Соответственно для таких персонажей сразу обозначались два фронта: враги-консерваторы-охранители — один, и не в меру ретивые друзья — другой. С врагами все было ясно; ретивые же друзья мешали проводить линию на плавное смягчение режима, а заодно были живым укором, поскольку демонстрировали несравнимо большую внутреннюю свободу. Но друзей защищали, даже когда это было небезопасно и могло повредить общему делу; защищали почти до конца. Но в этом «почти» и был нравственный и человеческий конфликт, вынуждавший защитников агрессивно оправдываться, даже когда явных претензий никто не предъявлял.

В результате сложился определенный характерологический тип с установкой на рискованный баланс и тонкий маневр — своего рода виртуозный оппортунизм, хотя и с благородной целью, точнее общей интенцией. В так сформировавшемся сознании уже пробивалась эклектичность; оно еще не было постмодернистским, как позже, но уже почти постсовременным. Мне еще тогда довелось писать, что только Горбачев с его беспринципным лавированием и тягучей, не всегда до конца понятной, желеобразной политикой мог подвести КПСС незаметно для нее самой к политическому суициду. Там были виртуозные ходы, вроде назначения Егора Лигачева ответственным за... сокращение партаппарата. На вопрос, не логичнее было бы на это важнейшее и непростое дело поставить кого-нибудь из надежных либералов-прогрессистов вроде Яковлева, умные люди снисходительно отвечали, что такому как раз и не дадут ничего сделать, а вот приказ от идеологического костолома воспримут как от своего: Партия велела! Так оно и вышло.

Все это имеет прямое отношение к оценке случившегося позднее великого перелома. За революции отвечают прежде всего не революционеры, а власть, не уловившая вызова времени или не сумевшая на него ответить, а потому упустившая время для эволюционного перехода. Это действительно так, но для систем, в принципе допускающих самореформирование и эволюционный переход в новое состояние. В данном случае такая возможность, мягко говоря, была не очевидной — слишком далеко загнал себя режим, а именно в положение, когда он уже оказался не в состоянии сдерживать напор интенсивно эволюционировавшего общества. Глядя из коридоров власти того времени, можно было только удивляться, что столь радикальные и стремительно развивавшиеся процессы сохраняли эволюционный характер. Вообще говоря, более логичным был бы сценарий, когда консервативные силы какое-то время еще сдерживали бы революционный напор, и тогда этот «реальный социализм» самостоятельно довел бы страну до полного краха, лишившись в будущем значительной доли своей политической и моральной привлекательности.

Примерно такого обвала можно было бы ожидать, если бы в момент перехвата падающей власти Ельцин оперся не на отчаянную молодежь без особого номенклатурного, а тем более практического опыта (может быть, не вполне знавшую, что именно надо делать, но четко понимавшую, чего делать нельзя), а на лишь слегка обновленные кадры из старой обоймы типа Скокова-Лобова. Но только тогда, особенно если бы еще и не состоялся радикальный, громкий и демонстративный разрыв с союзным руководством и КПСС, Ельцин через некоторое время сгинул бы под обломками старой системы и своего же только начатого недостроя.

Набор данных -
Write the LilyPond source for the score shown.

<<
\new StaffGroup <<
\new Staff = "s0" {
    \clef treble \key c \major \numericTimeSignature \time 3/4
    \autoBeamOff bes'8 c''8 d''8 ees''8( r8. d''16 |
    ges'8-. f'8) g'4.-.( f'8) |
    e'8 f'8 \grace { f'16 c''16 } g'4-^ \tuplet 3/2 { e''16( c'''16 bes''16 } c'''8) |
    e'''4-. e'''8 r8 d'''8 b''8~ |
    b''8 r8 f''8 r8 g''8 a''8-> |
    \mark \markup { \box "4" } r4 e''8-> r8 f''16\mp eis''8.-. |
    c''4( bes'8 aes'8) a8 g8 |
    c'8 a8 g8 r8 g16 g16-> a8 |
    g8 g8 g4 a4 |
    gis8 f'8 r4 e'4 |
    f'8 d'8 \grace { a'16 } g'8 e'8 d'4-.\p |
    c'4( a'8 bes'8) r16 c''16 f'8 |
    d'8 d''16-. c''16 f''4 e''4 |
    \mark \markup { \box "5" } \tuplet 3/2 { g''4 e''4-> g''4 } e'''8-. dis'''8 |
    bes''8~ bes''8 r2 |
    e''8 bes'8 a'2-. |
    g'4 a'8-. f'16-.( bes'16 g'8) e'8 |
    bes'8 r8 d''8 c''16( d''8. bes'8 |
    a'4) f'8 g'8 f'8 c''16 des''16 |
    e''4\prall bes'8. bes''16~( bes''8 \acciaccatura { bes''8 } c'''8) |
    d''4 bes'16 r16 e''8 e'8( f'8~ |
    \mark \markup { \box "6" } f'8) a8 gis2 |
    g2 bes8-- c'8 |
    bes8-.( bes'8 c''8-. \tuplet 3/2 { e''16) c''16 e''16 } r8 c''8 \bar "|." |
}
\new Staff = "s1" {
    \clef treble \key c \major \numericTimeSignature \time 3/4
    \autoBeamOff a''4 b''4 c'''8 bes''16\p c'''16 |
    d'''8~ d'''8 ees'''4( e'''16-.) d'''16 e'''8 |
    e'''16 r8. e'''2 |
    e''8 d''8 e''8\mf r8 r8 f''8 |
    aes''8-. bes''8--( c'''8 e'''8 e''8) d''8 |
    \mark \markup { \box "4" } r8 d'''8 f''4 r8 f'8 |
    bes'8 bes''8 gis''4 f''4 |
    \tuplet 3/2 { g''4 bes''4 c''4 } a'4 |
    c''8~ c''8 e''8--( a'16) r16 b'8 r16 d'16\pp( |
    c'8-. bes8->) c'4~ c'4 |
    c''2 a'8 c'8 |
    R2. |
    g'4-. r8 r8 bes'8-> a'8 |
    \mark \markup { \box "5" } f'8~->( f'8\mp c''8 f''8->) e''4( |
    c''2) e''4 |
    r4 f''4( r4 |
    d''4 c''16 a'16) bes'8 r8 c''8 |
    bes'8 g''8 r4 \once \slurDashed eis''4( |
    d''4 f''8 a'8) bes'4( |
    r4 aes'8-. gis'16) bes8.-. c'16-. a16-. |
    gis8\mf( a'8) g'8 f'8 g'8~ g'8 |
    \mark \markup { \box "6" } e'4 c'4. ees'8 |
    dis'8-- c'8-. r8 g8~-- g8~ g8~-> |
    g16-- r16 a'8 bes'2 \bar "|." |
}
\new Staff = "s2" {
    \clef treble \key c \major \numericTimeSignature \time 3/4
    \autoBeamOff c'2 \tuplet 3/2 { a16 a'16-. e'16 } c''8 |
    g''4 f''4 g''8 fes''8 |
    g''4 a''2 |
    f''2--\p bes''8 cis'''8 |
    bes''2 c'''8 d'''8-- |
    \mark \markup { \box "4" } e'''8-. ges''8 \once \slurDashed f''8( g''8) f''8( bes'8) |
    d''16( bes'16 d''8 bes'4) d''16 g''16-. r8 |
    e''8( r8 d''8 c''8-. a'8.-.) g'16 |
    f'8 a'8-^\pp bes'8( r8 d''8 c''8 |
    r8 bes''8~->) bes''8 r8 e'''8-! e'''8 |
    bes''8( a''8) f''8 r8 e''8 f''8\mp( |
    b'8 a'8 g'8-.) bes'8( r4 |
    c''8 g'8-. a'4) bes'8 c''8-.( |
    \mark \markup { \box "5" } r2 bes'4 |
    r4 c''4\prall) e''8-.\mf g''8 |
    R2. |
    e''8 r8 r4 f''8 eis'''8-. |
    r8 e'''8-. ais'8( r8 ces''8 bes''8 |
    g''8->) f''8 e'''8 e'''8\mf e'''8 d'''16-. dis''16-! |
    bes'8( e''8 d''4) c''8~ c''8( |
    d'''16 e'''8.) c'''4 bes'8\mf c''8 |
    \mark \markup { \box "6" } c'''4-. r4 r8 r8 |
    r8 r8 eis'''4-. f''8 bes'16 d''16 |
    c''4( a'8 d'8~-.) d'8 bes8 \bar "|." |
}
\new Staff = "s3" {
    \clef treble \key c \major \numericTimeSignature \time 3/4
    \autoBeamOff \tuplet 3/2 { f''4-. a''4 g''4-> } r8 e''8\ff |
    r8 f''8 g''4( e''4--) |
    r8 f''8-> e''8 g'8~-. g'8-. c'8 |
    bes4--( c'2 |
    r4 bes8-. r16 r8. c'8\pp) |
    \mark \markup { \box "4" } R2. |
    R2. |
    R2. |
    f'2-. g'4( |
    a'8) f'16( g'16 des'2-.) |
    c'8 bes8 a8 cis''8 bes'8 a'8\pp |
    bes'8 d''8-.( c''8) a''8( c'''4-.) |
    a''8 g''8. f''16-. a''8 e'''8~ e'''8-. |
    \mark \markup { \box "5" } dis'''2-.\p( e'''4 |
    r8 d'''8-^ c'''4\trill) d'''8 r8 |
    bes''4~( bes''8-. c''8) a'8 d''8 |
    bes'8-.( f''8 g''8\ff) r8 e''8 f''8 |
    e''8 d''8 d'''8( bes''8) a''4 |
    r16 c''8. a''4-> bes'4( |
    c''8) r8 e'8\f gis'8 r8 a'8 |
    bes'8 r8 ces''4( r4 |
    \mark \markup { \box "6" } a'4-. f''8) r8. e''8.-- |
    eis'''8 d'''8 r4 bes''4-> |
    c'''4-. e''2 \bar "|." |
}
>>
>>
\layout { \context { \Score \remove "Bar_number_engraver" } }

Инструкция к заданию - Выпишите из отрывка дословно фрагмент, который начинается со слов «Примерно такого обвала» и продолжается вплоть до слов «только начатого недостроя.».

Полный ответ -
Примерно такого обвала можно было бы ожидать, если бы в момент перехвата падающей власти Ельцин оперся не на отчаянную молодежь без особого номенклатурного, а тем более практического опыта (может быть, не вполне знавшую, что именно надо делать, но четко понимавшую, чего делать нельзя), а на лишь слегка обновленные кадры из старой обоймы типа Скокова-Лобова. Но только тогда, особенно если бы еще и не состоялся радикальный, громкий и демонстративный разрыв с союзным руководством и КПСС, Ельцин через некоторое время сгинул бы под обломками старой системы и своего же только начатого недостроя.